▸ **PASSAGE**:
##############################

Vintage Biltmore Hotel postcard.

by Laura Garber 

The Hermosa Beach Museum’s newest exhibit, “Beaches, Boundaries, and Belonging in the South Bay,” explores how the beach city redefined itself from the 1920s through the 1970s.  

The exhibit traces the city’s evolving narrative through Chamber of Commerce pamphlets, local newspaper clippings and oral histories. The exhibit also identifies narratives that Hermosa  didn’t follow.

“It was never set in stone that Hermosa would become the way it is today,” said Ryan Basford, the museum’s program and education manager. 

When Hermosa became a city in 1907 there were varying efforts to define it. Would it be a middle-class residential? Upper-class? Or would it be a carnivalesque tourist town like neighboring Redondo Beach with their historic Lightning Racer rollercoaster on the pier. 

The California Eagle, a Black newspaper in the exhibit carries a real estate ad promoting California as a health and recreation utopia. The exhibit shares the oral history of a Japanese-American woman from Hermosa who was sent to an internment camp during World War II.

##############################

▸ **WHAT TO PRODUCE**: Name each kind of source through which the exhibit in the Hermosa Beach Museum passage traces the city's evolving narrative.

▸ **RAW DATA**:
##############################

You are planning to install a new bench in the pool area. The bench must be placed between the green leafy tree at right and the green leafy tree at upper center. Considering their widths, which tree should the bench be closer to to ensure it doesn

##############################

▸ **THE RESULT**: Chamber of Commerce pamphlets, local newspaper clippings, and oral histories.